For the base case $n=8$ we have $8=5+3$.
Suppose that the statement holds for $k$ where $k\gt 8$. We show that it holds for $k+1$.

There are two cases.

1) $k$ has a $5$ as a summand in its representation.

2) $k$ has no $5$ as a summand in its representation.

For case 1, we delete "that $5$" in the sum representation of $k$ and replace it by two "$3$"s ! This proves the statement for $k+1$.

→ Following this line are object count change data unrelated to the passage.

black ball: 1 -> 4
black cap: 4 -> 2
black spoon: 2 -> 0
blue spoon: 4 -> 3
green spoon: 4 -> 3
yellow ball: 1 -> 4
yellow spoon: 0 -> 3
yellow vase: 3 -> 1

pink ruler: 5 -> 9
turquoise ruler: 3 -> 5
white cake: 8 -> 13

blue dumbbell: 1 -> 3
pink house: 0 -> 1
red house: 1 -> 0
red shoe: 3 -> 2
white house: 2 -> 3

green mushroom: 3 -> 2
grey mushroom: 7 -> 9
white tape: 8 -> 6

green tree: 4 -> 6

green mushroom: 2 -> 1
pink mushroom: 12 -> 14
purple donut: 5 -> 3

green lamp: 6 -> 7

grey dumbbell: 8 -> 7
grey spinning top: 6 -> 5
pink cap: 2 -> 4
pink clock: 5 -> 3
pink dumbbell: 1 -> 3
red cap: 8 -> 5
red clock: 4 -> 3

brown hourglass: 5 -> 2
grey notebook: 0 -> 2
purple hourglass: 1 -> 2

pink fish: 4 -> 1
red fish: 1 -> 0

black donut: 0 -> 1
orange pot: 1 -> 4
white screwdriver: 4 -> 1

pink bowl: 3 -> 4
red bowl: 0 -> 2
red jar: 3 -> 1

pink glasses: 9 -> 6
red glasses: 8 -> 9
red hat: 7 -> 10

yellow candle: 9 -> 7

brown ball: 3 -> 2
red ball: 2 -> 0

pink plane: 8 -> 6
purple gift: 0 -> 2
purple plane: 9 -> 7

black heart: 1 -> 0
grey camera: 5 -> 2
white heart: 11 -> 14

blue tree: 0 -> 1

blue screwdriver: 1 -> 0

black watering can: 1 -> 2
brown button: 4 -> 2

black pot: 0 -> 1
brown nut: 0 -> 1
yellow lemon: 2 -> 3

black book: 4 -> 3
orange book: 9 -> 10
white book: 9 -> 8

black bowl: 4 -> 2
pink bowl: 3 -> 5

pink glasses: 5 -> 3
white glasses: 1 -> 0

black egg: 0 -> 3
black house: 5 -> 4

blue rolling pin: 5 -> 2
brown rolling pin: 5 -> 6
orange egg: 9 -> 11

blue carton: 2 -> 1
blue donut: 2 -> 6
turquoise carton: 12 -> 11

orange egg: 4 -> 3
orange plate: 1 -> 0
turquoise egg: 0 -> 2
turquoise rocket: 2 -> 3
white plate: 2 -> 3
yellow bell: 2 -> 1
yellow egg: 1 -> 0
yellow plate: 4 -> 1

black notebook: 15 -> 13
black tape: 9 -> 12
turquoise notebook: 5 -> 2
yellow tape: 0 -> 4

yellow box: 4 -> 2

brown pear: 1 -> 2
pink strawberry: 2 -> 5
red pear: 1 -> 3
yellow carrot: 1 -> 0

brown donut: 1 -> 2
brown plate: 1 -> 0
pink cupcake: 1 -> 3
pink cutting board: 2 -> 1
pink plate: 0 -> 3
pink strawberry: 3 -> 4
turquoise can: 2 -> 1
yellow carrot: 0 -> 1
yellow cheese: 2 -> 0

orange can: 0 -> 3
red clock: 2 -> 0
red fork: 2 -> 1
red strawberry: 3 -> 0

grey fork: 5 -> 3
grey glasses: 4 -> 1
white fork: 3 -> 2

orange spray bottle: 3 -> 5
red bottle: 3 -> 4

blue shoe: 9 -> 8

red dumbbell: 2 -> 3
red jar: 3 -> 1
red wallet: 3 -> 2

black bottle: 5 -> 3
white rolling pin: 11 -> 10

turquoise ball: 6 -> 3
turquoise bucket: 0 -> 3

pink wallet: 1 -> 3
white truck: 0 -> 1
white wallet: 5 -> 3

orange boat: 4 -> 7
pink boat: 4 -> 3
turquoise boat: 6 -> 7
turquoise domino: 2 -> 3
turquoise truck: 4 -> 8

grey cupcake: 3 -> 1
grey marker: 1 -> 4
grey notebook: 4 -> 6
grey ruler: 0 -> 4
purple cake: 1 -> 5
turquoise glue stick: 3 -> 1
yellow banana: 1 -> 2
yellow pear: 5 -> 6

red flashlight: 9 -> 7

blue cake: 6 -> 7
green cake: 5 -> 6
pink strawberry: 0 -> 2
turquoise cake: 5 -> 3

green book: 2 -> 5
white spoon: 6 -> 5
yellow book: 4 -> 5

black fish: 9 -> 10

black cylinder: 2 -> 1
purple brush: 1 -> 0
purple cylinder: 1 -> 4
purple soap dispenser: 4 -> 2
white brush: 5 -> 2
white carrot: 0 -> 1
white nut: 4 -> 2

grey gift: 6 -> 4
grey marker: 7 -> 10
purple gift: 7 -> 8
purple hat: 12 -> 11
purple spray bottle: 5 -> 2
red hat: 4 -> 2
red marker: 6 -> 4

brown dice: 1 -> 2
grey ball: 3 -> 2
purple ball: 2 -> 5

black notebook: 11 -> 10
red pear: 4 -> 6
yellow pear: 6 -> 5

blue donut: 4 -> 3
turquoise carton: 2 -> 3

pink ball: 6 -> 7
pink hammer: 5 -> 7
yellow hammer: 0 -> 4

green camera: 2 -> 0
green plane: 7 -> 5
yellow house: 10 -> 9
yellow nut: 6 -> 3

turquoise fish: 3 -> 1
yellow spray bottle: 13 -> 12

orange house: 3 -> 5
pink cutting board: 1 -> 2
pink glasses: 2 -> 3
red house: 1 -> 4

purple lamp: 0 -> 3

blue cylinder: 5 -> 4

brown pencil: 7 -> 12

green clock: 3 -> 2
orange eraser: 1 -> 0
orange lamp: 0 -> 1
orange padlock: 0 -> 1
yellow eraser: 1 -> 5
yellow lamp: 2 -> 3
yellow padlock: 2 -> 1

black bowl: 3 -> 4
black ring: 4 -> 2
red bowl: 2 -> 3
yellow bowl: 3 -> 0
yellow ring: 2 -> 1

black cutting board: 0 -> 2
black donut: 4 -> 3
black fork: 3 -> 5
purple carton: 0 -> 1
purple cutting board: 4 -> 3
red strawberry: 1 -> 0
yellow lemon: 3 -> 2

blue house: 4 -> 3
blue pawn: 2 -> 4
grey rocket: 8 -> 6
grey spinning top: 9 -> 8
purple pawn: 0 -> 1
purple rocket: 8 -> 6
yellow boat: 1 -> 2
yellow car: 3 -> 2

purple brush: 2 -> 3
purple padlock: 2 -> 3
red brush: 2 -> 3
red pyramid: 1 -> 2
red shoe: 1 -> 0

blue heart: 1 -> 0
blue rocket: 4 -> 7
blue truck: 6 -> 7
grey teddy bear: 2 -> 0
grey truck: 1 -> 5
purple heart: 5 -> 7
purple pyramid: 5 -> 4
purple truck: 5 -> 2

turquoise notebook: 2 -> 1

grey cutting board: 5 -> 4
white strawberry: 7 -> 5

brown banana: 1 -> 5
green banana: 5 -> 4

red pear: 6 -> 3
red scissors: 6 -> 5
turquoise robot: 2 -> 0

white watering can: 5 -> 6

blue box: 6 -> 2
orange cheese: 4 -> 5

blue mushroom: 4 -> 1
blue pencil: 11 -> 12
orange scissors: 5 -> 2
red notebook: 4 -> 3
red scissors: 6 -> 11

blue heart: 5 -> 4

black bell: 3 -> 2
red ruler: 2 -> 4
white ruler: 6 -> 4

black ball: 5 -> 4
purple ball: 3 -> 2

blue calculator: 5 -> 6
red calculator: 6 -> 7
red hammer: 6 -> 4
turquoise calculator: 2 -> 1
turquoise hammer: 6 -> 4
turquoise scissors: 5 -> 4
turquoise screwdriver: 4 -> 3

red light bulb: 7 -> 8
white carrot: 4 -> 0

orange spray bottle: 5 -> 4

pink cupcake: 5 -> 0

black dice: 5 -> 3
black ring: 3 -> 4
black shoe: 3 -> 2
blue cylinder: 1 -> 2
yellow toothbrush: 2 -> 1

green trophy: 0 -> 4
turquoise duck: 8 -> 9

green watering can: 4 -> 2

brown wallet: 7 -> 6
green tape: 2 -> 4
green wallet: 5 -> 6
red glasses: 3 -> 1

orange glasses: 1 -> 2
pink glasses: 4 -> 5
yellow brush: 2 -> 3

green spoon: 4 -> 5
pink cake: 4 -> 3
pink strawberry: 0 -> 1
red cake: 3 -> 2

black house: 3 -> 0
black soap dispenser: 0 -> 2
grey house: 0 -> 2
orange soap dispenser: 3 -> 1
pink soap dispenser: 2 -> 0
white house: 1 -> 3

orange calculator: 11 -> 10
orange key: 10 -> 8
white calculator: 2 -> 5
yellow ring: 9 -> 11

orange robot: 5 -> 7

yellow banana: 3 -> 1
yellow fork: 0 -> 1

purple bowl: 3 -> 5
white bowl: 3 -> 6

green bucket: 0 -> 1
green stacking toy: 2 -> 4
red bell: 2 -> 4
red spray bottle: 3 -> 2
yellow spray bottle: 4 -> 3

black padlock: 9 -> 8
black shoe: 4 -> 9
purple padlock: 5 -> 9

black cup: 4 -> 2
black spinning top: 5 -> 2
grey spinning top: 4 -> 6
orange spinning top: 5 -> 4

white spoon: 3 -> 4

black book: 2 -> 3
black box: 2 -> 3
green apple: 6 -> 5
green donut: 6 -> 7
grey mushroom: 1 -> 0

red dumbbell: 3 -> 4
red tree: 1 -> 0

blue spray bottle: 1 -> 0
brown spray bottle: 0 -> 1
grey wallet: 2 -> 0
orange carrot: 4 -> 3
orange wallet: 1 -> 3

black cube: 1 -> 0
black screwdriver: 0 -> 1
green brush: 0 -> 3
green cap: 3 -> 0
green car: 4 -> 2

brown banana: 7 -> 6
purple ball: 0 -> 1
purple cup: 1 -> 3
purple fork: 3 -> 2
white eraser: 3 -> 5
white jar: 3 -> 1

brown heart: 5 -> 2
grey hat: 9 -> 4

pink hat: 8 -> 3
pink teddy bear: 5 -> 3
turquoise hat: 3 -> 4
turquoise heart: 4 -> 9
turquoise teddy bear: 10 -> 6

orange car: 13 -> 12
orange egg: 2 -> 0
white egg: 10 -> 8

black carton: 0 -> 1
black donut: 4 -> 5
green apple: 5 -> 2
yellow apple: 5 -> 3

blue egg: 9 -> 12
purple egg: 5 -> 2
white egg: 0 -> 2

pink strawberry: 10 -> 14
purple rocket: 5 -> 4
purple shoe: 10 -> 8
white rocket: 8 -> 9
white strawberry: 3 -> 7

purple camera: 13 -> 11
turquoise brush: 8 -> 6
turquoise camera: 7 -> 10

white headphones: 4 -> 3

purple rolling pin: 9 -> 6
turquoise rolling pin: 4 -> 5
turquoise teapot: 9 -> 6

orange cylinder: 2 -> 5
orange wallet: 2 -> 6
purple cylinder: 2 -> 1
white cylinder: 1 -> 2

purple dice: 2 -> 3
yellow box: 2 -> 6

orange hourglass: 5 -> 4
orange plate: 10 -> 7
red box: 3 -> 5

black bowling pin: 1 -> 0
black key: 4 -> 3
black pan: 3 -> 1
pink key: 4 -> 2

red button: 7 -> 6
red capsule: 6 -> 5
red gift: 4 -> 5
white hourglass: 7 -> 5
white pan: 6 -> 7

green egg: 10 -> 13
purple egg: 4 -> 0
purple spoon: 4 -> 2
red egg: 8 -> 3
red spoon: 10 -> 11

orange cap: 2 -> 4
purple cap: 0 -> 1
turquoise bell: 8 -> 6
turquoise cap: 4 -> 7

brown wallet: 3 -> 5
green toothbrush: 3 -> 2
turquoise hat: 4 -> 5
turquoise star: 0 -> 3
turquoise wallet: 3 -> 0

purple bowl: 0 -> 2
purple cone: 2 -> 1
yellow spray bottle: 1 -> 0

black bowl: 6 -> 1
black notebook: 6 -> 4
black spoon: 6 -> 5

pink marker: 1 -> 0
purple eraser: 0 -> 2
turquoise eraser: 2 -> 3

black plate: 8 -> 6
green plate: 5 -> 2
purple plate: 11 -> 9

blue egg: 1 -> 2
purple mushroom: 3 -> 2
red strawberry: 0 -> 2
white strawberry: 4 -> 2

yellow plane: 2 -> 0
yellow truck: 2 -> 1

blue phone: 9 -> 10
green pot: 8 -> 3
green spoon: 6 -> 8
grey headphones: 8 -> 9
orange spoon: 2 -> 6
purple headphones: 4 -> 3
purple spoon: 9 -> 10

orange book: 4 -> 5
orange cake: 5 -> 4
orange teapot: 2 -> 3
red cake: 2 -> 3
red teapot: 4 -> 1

For case 2, since $k\gt 8$, then $k$ has at least three "$3$"s in its sum representation. We remove these three $3$'s and replace them by two fives! We obtain a sum representation for $k+1$. This completes the proof.

You are almost done, actually you can prove it even without induction:

If $\forall x \ge 8$ and you must prove that $x \in \mathbb{N} \land x = 5a + 3b$

Let $x_1$ be 8 and consider your base cases:

$x_1 = 8 = 3 ⋅ 1 + 5 ⋅ 1$

$x_2 = 9 = 3⋅3 + 5 ⋅ 0$

$x_3 = 10 = 3⋅0 +5⋅2$

This is true for the first 3 $n$ (1, 2 and 3) of $x_n$.

Now, consider the following:

$x_4 = 11 = x_1 + 3$

$x_5 = 12 = x_2 + 3$

$x_6 = 13 = x_3 + 3$

$x_7 = 14 = x_4 + 3$

$x_8 = 15 = x_5 + 3$

$...$

$x_n = x_{n-3} + 3 \,\,\,\,\,\,\forall n \gt 3$

As you can see from the pattern, it's obvious that you are summing only multiples of 3 basing on your previous results (which were also sums of multiples of threes and multiples of fives).

And you may also note that as soon as you sum 5 threes ($3+3+3+3+3 = 15 = 3⋅5$) you can safely replace them with 3 fives ($5 + 5 + 5 = 15 = 3⋅5$)

The previous equation leads to a recurrence relation and you can say with certainty that your statement is true $\forall x \ge 8$